By October 15, 2019No Comments

Book Review – The Betrayers by David Bezmozgis

I while ago I posted a little missive about having to shed books that had outbred our groaning bookshelves. I spoke about mercilessly wading in and excising entire ouvres. Then I got brutally flamed from some members of this site for having evicted, specifically, Justin Cartwright.

So in a fit of guilt I went onto the web and sought out Cartwright’s book-of-the-year, figuring that if I bought it and read it, I would, by some weird literary code, be redeemed. His choice was The Betrayers by David Bezmozgis (yes, I know, what kind of a weird person has a surname like this). I had never heard of the book, never heard of the author, and made the decision to go in blind – reading neither reviews or cover blurbs.

What an astonishing little book. Actually more akin to a play than a book. Only four main characters, with the bulk of the book taking place in constrained locations, with long, probing and emotional interactions and unravellings between various members of this foursome, all of them sharply sculpted and clearly differentiated voices. I do not want to spoil, and will admit that this sort of tight and taught and structure will appeal more to Chekov lovers than the lovers of action-driven books, or even the ‘big books’ of award-winning novelists (it turns out that Bezmozgis is a Latvian emigre to Canada, and has been all over the literary shortlists for 2 years, and whose books have been translated into a dozen languages).

So, with caution – a celebrated Israeli politician named Kotler, a Russian immigrant who had spent decades in the horrors of the Gulag in his attempt to get to Israel, is not playing ball with the sitting government, and standing on principle on the matter of settlements. So Mossad unmasks an affair he is having with younger woman, getting it it splashed on the front pages of national newspapers. Kotler and his mistress Leora leave his long term (and beloved) wife and children and scurry to his childhood Crimea to escape the scandal.

The story unfolds entirely in Yalta, Crimea where Kotler, by co-incidence, comes face to face with the man who denounced him to the KGB all those decades ago. This forms the core of the novel. An interesting sidebar – Kotler is described convincingly as a man of unshakable integrity and near godlike morality, even in the face of his affair and, jarringly, his support for the settlers and their settlements. This last bit of combustive material is never judged, and Israeli/Palestinian politics is not part of this story at all (except in the most peripheral way).

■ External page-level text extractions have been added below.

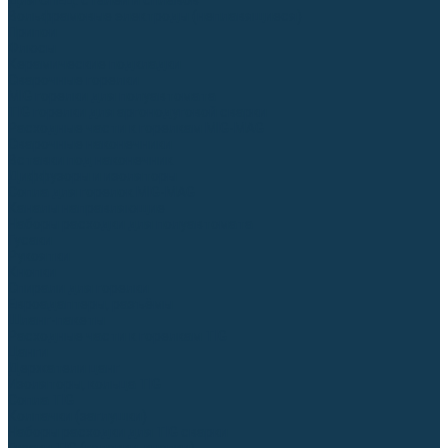
Для СПЕЦ. сталей и сплавов
Вольфрамовые электроды (неплавящиеся)
Припои
Флюсы
Керамические подкладки
Сварочные горелки
MIG горелки для полуавтомата
TIG горелки для аргонодуговой сварки
Расходные части к горелкам MIG-MAG
Сварочные наконечники
Вставки под наконечник
Диффузоры и изоляторы
Сопла для горелок MIG-MAG
Каналы направляющие
Наборы расходки для полуавтомата
Гусаки
Рукоятки
Кнопки
Спирали для горелки
Евроадаптеры, разъёмы
Шланг-пакеты
Расходные части к горелкам TIG
Цанги
Держатели цанг
Изоляторы, кольца TIG
Сопла TIG
Колпачки (заглушки)
Наборы расходки для TIG сварки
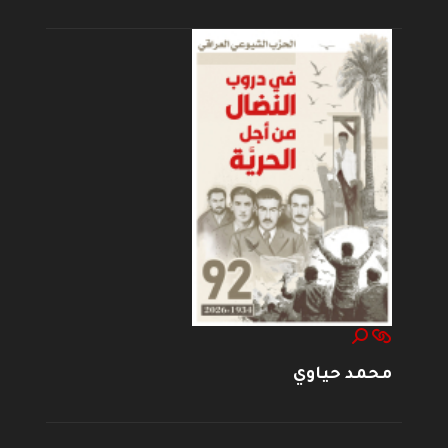
محمد حياوي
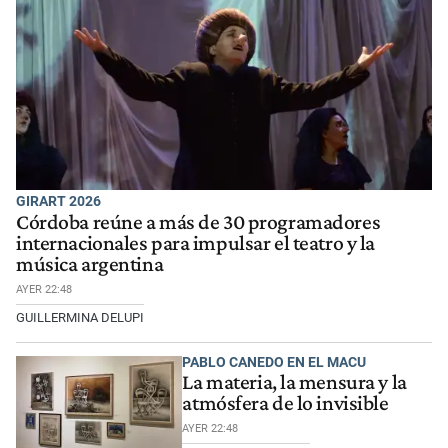
GIRART 2026
Córdoba reúne a más de 30 programadores
internacionales para impulsar el teatro y la
música argentina
AYER 22:48
GUILLERMINA DELUPI
PABLO CANEDO EN EL MACU
La materia, la mensura y la
atmósfera de lo invisible
AYER 22:48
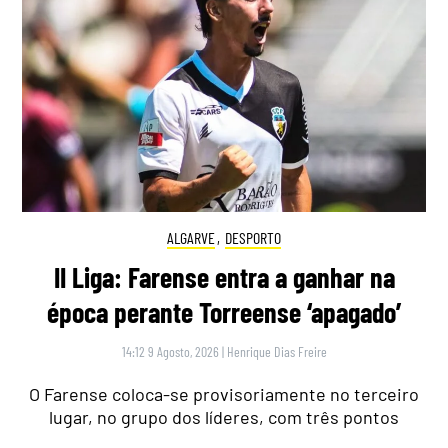
ALGARVE
,
DESPORTO
II Liga: Farense entra a ganhar na
época perante Torreense ‘apagado’
14:12 9 Agosto, 2026
|
Henrique Dias Freire
O Farense coloca-se provisoriamente no terceiro
lugar, no grupo dos líderes, com três pontos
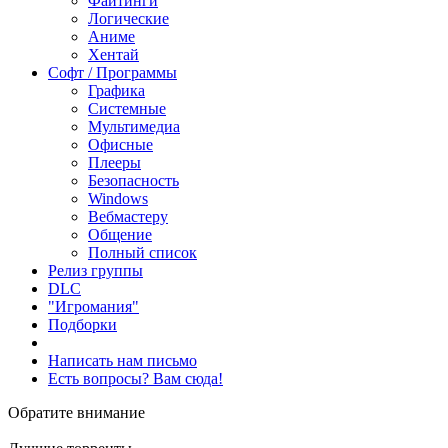
Файтинги
Логические
Аниме
Хентай
Софт / Программы
Графика
Системные
Мультимедиа
Офисные
Плееры
Безопасность
Windows
Вебмастеру
Общение
Полный список
Релиз группы
DLC
"Игромания"
Подборки
Написать нам письмо
Есть вопросы? Вам сюда!
Обратите внимание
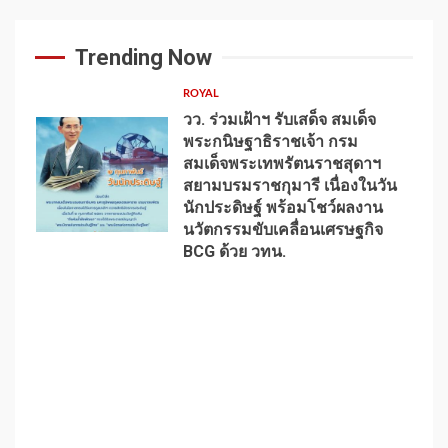
Trending Now
ROYAL
วว. ร่วมเฝ้าฯ รับเสด็จ สมเด็จ
พระกนิษฐาธิราชเจ้า กรม
สมเด็จพระเทพรัตนราชสุดาฯ
สยามบรมราชกุมารี เนื่องในวัน
นักประดิษฐ์ พร้อมโชว์ผลงาน
1
นวัตกรรมขับเคลื่อนเศรษฐกิจ
BCG ด้วย วทน.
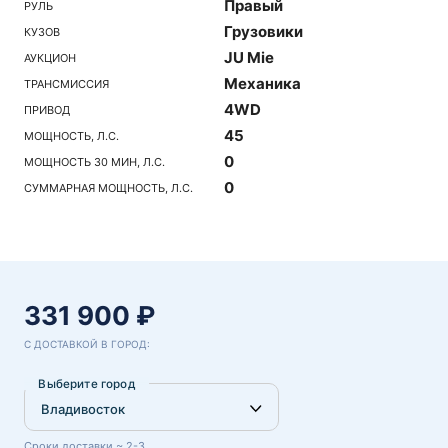
Правый
РУЛЬ
Грузовики
КУЗОВ
JU Mie
АУКЦИОН
Механика
ТРАНСМИССИЯ
4WD
ПРИВОД
45
МОЩНОСТЬ, Л.С.
0
МОЩНОСТЬ 30 МИН, Л.С.
0
СУММАРНАЯ МОЩНОСТЬ, Л.С.
331 900 ₽
С ДОСТАВКОЙ В ГОРОД:
Выберите город
Сроки доставки ~ 2-3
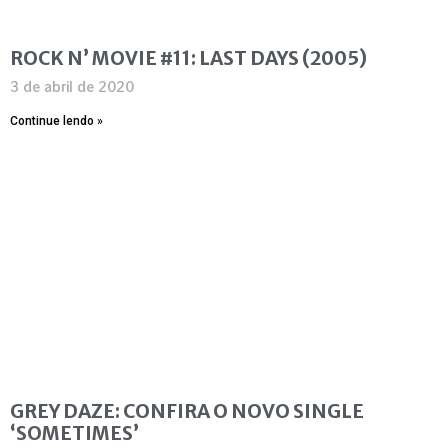
ROCK N’ MOVIE #11: LAST DAYS (2005)
3 de abril de 2020
Continue lendo »
GREY DAZE: CONFIRA O NOVO SINGLE
‘SOMETIMES’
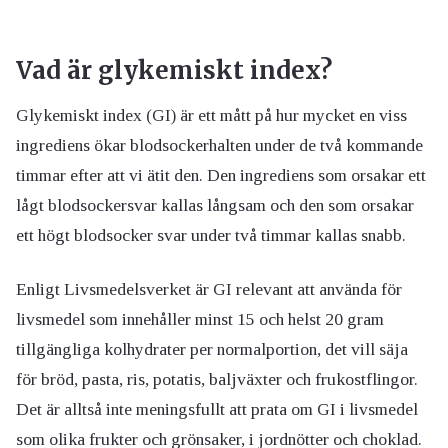
Vad är glykemiskt index?
Glykemiskt index (GI) är ett mått på hur mycket en viss
ingrediens ökar blodsockerhalten under de två kommande
timmar efter att vi ätit den. Den ingrediens som orsakar ett
lågt blodsockersvar kallas långsam och den som orsakar
ett högt blodsocker svar under två timmar kallas snabb.
Enligt Livsmedelsverket är GI relevant att använda för
livsmedel som innehåller minst 15 och helst 20 gram
tillgängliga kolhydrater per normalportion, det vill säja
för bröd, pasta, ris, potatis, baljväxter och frukostflingor.
Det är alltså inte meningsfullt att prata om GI i livsmedel
som olika frukter och grönsaker, i jordnötter och choklad.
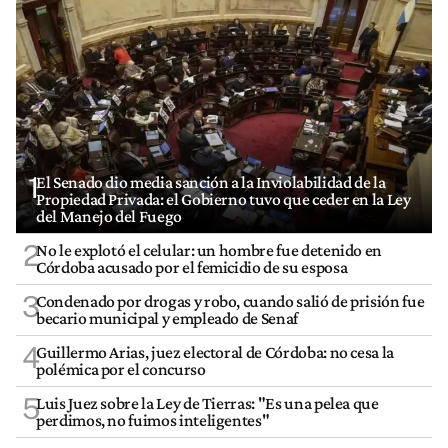
1
El Senado dio media sanción a la Inviolabilidad de la
Propiedad Privada: el Gobierno tuvo que ceder en la Ley
del Manejo del Fuego
2
No le explotó el celular: un hombre fue detenido en
Córdoba acusado por el femicidio de su esposa
3
Condenado por drogas y robo, cuando salió de prisión fue
becario municipal y empleado de Senaf
4
Guillermo Arias, juez electoral de Córdoba: no cesa la
polémica por el concurso
5
Luis Juez sobre la Ley de Tierras: "Es una pelea que
perdimos, no fuimos inteligentes"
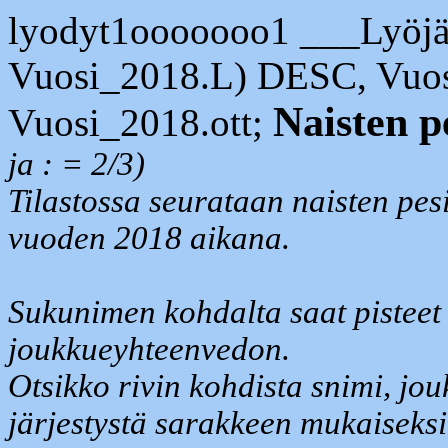
lyodyt1ooooooo1 ___Lyöjä
Vuosi_2018.L) DESC, Vuo
Naisten p
Vuosi_2018.ott;
ja : = 2/3)
Tilastossa seurataan naisten pesi
vuoden 2018 aikana.
Sukunimen kohdalta saat pisteet 
joukkueyhteenvedon.
Otsikko rivin kohdista snimi, jou
järjestystä sarakkeen mukaiseksi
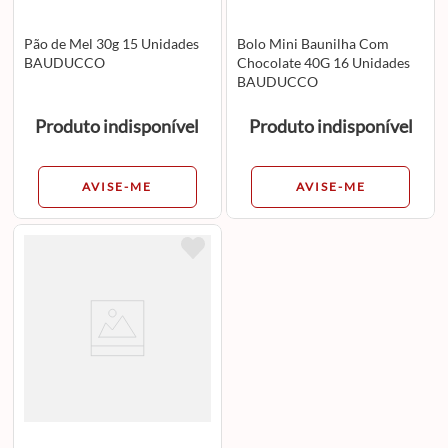
Pão de Mel 30g 15 Unidades
Bolo Mini Baunilha Com
BAUDUCCO
Chocolate 40G 16 Unidades
BAUDUCCO
Produto indisponível
Produto indisponível
AVISE-ME
AVISE-ME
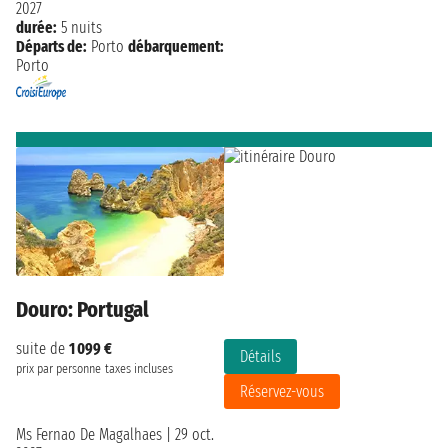
2027
durée:
5 nuits
Départs de:
Porto
débarquement:
Porto
Douro: Portugal
suite de
1 099 €
Détails
prix par personne
taxes incluses
Réservez-vous
Ms Fernao De Magalhaes
|
29 oct.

But what is profoundly present in the story is the history of the Jewish ‘refuseniks’ (those Jews who had had the temerity to try and immigrate to Israel from a deeply anti-semitic USSR in the 70s and 80s and were cruelly persecuted for the attempt). Kotler may be based on Natan Sharansky, a current right-wing Israeli politician who was once a global cause-celebre of the human-rights movement, who helped to extract him from KGB jails in Siberia in 1986 (all fictional facts about Kotler and his wife match Sharansky’s biography).

Above all, the book is about the nature of betrayal, its shifting shape in the face of memory and circumstance and the similarly nebulous definition of forgiveness. People without an interest in the late-20th century cruelties of incipient Russian anti-semitism may have little interest in the background narrative, but the foreground issues of divided loyalties, sin, repentance and redemption and their entangled complexities are marvelously drawn, particularly within a story as small as this.